Am letzten Wochenende konnte Johannes Oerding ein umjubeltes Heimspiel in der Hamburger Barclaycard Arena feiern. Und zeitgleich erschien sein aktuelles Livealbum „Kreise live“ mit der NDR Radiophilharmonie. Es läuft für den Wahl-Hamburger, der ursprünglich aus Münster stammt. Fünf starke Studioalben bisher – drei davon auf vorderen Chartplätzen. 2015 konnte ich ihn bei „Night of the Proms“ in der Frankfurter Festhalle erleben und es war beeindruckend, welche Energie er in seinen Auftritte legte und wie er sich den Singer/Songwriter-Charme auch mit großem Orchester bewahrte.

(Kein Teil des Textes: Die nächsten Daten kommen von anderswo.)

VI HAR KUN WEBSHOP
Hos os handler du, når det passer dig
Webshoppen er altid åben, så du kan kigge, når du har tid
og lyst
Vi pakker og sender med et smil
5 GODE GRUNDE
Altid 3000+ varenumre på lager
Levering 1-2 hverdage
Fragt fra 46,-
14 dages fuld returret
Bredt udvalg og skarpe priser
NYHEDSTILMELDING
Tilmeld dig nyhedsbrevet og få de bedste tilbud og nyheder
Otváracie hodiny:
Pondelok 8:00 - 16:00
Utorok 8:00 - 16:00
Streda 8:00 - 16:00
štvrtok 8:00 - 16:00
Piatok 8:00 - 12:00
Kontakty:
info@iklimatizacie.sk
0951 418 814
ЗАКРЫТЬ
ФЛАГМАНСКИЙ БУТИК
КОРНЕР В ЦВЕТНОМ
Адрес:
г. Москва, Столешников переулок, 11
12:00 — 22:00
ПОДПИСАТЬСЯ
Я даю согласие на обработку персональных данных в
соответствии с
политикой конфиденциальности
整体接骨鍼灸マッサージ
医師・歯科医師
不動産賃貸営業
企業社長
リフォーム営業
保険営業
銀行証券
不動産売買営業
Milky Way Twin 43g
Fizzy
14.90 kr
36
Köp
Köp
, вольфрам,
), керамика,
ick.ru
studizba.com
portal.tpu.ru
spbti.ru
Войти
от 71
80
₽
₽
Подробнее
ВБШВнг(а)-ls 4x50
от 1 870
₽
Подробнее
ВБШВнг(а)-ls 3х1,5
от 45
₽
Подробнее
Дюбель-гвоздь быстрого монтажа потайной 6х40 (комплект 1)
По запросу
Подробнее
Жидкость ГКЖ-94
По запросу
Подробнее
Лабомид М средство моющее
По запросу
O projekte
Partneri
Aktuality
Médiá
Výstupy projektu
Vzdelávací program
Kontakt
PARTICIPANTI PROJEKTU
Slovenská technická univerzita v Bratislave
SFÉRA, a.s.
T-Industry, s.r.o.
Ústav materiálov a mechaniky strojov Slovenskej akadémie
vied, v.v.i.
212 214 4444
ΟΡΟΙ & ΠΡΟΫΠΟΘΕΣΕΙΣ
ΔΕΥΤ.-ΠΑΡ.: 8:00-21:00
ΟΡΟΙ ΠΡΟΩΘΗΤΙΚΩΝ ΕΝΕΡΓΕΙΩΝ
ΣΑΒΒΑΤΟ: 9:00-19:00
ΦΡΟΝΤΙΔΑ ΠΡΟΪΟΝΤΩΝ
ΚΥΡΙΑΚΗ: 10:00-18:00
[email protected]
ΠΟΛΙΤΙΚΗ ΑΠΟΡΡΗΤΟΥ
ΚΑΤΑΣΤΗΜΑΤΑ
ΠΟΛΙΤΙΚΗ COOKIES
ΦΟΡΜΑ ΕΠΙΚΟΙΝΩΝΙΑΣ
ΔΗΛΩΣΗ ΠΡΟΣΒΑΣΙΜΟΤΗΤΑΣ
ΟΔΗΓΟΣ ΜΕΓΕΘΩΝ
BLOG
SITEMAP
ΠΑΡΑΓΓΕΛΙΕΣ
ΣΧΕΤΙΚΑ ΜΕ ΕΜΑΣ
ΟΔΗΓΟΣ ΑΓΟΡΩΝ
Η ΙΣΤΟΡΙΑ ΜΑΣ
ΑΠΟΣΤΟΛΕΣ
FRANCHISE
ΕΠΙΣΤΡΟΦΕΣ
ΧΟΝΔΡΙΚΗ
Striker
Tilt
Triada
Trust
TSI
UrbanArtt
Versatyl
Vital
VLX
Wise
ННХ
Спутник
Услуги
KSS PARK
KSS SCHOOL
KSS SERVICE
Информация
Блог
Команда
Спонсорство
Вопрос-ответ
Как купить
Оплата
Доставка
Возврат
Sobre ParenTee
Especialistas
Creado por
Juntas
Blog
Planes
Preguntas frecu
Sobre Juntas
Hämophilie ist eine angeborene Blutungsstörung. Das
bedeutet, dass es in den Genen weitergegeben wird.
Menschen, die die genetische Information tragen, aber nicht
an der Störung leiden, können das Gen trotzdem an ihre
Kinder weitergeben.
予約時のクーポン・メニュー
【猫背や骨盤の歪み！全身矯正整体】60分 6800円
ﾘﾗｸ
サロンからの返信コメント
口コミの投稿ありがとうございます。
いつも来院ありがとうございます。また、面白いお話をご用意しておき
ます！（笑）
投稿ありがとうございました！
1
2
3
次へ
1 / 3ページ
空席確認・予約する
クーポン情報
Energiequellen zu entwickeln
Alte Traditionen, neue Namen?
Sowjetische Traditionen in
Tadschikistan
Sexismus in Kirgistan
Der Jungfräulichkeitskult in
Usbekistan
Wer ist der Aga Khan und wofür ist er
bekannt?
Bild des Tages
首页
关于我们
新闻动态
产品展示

„Kreise live“ beweist, dass er dies immer noch kann und dass die symphonischen Elemente gut zu seiner Musik passen. Es waren besondere Momente, als er am 28. und 29. September 2017 im Großen Sendesaal des NDR Landesfunkhauses in Hannover mit seiner Band und der NDR Radiophilharmonie unter der Leitung des renommierten baskischen Dirigenten Enrique Ugarte die Songs seines Albums „Kreise“ live auf die Bühne brachte. Eigens vom Düsseldorfer Crossover-Star Miki Kekenji und Enrique Ugarte für das 86-köpfige Orchester arrangiert und live im NDR ausgestrahlt, erschienen die Hits des seit 23 Wochen in den Charts stehenden Albums in völlig neuem, hochemotionalen Licht.
Zehn der 14 Albumtitel werden vorgetragen. Man spürt, wie überzeugt Johannes von seinem aktuellen Werk ist. Und selbstbewusst fängt er mit dem bekanntesten Titel „Kreise“ an, der offenbart, wie die Songs in orchestraler Begleitung wirken. Wunderschön sind die Arrangements – mal mit einer Prise Bombast, im Gesamten aber sehr dezent. Der Sänger steht im Mittelpunkt und das will ihm auch keiner wegnehmen.
Das Publikum ist ganz auf seiner Seite, wie man beim spontanen Chor „So schön“ merken kann. Viel Melancholie liegt in seinen Titeln und es ist berührend, wie innig er von Hamburg singt – „Leuchtschrift (Grosse Freiheit)“. Seine Stimme hat einen hohen Wiedererkennungswert, klingt entspannt und einfühlsam. Manchmal bin ich überrascht, wie jugendlich Johannes sich mit Mitte dreißig noch anhört – oder wie er die hohen Tenorklänge beherrscht. Das Erzählen von Geschichten ist seine große Stärke. Sehr emotional in „Unser Himmel ist derselbe“, aber auch mal gesellschaftskritisch, wenn in „Love Me Tinder“ zwei Menschen letztlich nicht über eine Smartphone-App zusammen finden, sondern weil sie sich in ihrer Enttäuschung auf der Straße begegnen und spüren, dass diese Begegnung nachhaltig ist.
„Wenn du lebst“, „Alles brennt“, „Heimat“, „Engel“ und „Für immer ab jetzt“ sind die älteren Titel, die Johannes Oerding für die Tracklist ausgewählt hat. Und diese passen sich hier sehr stimmig ein. Die Spielfreude ist Oerdings größte Stärke. Und die überaus sympathische Nähe zum Publikum. Es war ein kluger Schachzug, die Philharmonie hier mit ins Boot zu nehmen und die musikalische Größe der Songs aufzuzeigen. Jetzt hat er endgültig den Sprung nach ganz oben geschafft – davon bin ich überzeugt.